In a hard-hitting statement, Junet dismissed Sifuna’s challenge to explain why ODM agents were allegedly neither deployed nor paid at polling stations, insisting the truth is “simple, clear and verifiable.” According to Junet, the funds meant for agents were released by former President Uhuru Kenyatta to his brother, Muhoho Kenyatta, effectively placing the entire operation outside the party’s control.
Junet claims Muhoho Kenyatta subsequently appointed one Patrick Mburu to oversee the recruitment and payment of agents. Mburu, he said, presented himself as an IT expert capable of safeguarding results from manipulation by the Independent Electoral and Boundaries Commission (IEBC).
“To date, Mr. Mburu remains an aide of Uhuru Kenyatta,” Junet asserted, pointing to Mburu’s recent trip to Nigeria alongside Uhuru Kenyatta and Wiper leader Kalonzo Musyoka as evidence that he was no minor operative in the 2022 campaign machinery.

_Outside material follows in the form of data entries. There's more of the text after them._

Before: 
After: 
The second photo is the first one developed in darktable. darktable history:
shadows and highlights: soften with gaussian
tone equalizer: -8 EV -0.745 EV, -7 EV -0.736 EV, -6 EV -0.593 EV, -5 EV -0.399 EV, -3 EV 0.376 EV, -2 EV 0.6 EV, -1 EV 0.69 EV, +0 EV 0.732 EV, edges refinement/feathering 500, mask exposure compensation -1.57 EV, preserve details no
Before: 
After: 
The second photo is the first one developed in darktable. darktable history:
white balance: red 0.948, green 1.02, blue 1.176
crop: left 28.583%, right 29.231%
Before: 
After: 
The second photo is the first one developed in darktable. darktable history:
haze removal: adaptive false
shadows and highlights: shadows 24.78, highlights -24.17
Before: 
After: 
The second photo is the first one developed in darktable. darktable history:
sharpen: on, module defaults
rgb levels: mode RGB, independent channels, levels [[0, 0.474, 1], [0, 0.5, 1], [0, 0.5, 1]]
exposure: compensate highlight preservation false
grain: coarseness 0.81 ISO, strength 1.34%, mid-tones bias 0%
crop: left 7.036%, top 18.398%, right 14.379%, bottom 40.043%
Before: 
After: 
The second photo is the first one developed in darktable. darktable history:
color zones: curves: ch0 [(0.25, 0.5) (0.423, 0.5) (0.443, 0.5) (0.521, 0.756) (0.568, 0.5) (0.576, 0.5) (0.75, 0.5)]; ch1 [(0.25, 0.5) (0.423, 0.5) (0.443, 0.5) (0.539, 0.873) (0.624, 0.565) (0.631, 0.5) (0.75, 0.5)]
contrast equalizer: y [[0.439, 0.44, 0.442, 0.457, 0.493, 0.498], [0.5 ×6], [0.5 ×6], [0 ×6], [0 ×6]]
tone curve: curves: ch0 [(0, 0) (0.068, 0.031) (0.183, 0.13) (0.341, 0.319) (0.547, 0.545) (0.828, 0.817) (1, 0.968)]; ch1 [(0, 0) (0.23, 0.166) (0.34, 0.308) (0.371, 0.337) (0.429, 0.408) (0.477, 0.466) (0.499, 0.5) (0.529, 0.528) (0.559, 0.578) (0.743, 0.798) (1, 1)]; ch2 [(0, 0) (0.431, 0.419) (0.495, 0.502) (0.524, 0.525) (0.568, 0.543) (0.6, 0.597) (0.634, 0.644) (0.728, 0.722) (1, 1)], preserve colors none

The Minority Leader further alleged that Muhoho Kenyatta operated from a tightly guarded office in Westlands—so restricted that even ODM’s presidential candidate Raila Odinga allegedly could not access it freely. From this nerve centre, Junet claims, election agent payments and logistics were supposedly managed.

“These are facts, not conjecture,” Junet said, daring Uhuru and Muhoho Kenyatta to publicly deny the claims.
In perhaps his most damning charge, Junet alleged that once the Kenyatta-linked team took charge, no agents were procured for Raila Odinga—neither in the vote-rich Mt Kenya region nor in Raila’s Luo Nyanza backyard—describing the entire operation as “a long con game.”
Junet also moved to defend his own political integrity, dismissing any insinuation of betrayal. He argued that Raila Odinga would never have appointed him Leader of Minority in the National Assembly if there had been any truth to claims that he undermined the party’s 2022 campaign.
“For years, I handled delicate assignments for our late dear party leader with fidelity and diligence,” he said.
The Minority Leader has now thrown down the gauntlet, calling on Uhuru Kenyatta, Muhoho Kenyatta, Patrick Mburu and Senator Edwin Sifuna to “come clean” on the fate of the agents’ money.
“Kenyans deserve the truth—who controlled the funds, who mishandled them, and who ultimately cost us the election,” Junet declared, promising that more revelations are yet to come.
As the dust begins to rise, Junet’s claims are set to ignite fresh debate over the conduct of the 2022 campaign—and could reshape the power dynamics within ODM and the wider opposition camp.